To demonstrate Mixed-ANOVA analysis we construct some artificial example:

[21]:

data_example = multi_xs(cort_samples, ["2", "3"], level="sample")

[22]:

data_example.head()

[22]:

			cortisol
condition	subject	sample
Control	Vp03	2	10.10115
	Vp03	3	14.23000
	Vp06	2	8.42920
	Vp06	3	12.12950
	Vp08	2	3.09960

[23]:

pipeline = StatsPipeline(
    steps=[("prep", "normality"), ("prep", "equal_var"), ("test", "mixed_anova"), ("posthoc", "pairwise_tests")],
    params={
        "dv": "cortisol",
        "between": "condition",
        "within": "sample",
        "subject": "subject",
        "padjust": "bonf",  # specify multicorrection method to be applied on the posthoc tests
    },
)

pipeline.apply(data_example)
pipeline.display_results()

## Record set
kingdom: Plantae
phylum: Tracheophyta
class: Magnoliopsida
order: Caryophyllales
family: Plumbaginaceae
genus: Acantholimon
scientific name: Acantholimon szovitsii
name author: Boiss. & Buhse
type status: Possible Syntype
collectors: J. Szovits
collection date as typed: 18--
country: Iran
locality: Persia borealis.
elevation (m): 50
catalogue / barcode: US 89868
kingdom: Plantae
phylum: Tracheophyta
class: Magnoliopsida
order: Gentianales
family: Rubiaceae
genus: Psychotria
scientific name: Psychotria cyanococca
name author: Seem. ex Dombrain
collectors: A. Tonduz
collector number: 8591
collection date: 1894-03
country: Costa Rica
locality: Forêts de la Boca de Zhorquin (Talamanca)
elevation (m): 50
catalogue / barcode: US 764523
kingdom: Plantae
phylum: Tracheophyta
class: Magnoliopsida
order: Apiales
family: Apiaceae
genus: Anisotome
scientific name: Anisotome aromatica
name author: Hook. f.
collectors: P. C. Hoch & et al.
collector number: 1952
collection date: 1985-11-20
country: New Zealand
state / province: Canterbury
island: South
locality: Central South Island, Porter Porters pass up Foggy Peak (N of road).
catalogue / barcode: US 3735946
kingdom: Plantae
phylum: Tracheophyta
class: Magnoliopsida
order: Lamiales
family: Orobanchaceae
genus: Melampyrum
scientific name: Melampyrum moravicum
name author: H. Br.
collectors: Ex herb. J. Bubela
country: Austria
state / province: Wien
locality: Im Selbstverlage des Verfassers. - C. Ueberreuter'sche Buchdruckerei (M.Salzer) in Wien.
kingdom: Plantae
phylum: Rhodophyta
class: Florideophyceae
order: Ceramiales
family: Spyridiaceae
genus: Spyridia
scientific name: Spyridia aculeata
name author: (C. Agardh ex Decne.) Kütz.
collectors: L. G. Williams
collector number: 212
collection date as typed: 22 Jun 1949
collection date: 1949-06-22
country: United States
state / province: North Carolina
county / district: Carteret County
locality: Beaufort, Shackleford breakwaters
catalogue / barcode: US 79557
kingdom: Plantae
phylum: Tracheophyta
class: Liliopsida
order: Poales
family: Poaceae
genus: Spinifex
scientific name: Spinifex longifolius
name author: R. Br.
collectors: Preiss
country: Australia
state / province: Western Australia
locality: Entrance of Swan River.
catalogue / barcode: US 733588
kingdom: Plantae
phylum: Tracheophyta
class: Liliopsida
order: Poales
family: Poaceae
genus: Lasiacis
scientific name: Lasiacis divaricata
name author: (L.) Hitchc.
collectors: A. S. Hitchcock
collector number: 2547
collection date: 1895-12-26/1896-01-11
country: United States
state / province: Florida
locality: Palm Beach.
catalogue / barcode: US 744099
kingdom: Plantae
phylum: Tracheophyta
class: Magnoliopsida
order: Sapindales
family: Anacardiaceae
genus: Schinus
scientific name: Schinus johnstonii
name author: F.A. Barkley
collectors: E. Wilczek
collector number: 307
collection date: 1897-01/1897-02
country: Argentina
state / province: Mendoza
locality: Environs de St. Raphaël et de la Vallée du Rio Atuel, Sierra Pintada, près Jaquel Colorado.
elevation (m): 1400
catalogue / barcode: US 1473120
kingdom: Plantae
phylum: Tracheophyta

## What is asked
1: In the Mixed-ANOVA code, what does the "padjust": "bonf" entry in the params do?
2: Rewrite the records from the line with "scientific name: Psychotria cyanococca" to the line with "name author: (C. Agardh ex Decne.) Kütz." as a JSON list of strings, one string per line.

## Complete answers
1: It specifies the multicorrection method to be applied to the post hoc tests, which is the "pairwise_tests" step of the pipeline.

2:
[
  "scientific name: Psychotria cyanococca",
  "name author: Seem. ex Dombrain",
  "collectors: A. Tonduz",
  "collector number: 8591",
  "collection date: 1894-03",
  "country: Costa Rica",
  "locality: Forêts de la Boca de Zhorquin (Talamanca)",
  "elevation (m): 50",
  "catalogue / barcode: US 764523",
  "kingdom: Plantae",
  "phylum: Tracheophyta",
  "class: Magnoliopsida",
  "order: Apiales",
  "family: Apiaceae",
  "genus: Anisotome",
  "scientific name: Anisotome aromatica",
  "name author: Hook. f.",
  "collectors: P. C. Hoch & et al.",
  "collector number: 1952",
  "collection date: 1985-11-20",
  "country: New Zealand",
  "state / province: Canterbury",
  "island: South",
  "locality: Central South Island, Porter Porters pass up Foggy Peak (N of road).",
  "catalogue / barcode: US 3735946",
  "kingdom: Plantae",
  "phylum: Tracheophyta",
  "class: Magnoliopsida",
  "order: Lamiales",
  "family: Orobanchaceae",
  "genus: Melampyrum",
  "scientific name: Melampyrum moravicum",
  "name author: H. Br.",
  "collectors: Ex herb. J. Bubela",
  "country: Austria",
  "state / province: Wien",
  "locality: Im Selbstverlage des Verfassers. - C. Ueberreuter'sche Buchdruckerei (M.Salzer) in Wien.",
  "kingdom: Plantae",
  "phylum: Rhodophyta",
  "class: Florideophyceae",
  "order: Ceramiales",
  "family: Spyridiaceae",
  "genus: Spyridia",
  "scientific name: Spyridia aculeata",
  "name author: (C. Agardh ex Decne.) Kütz."
]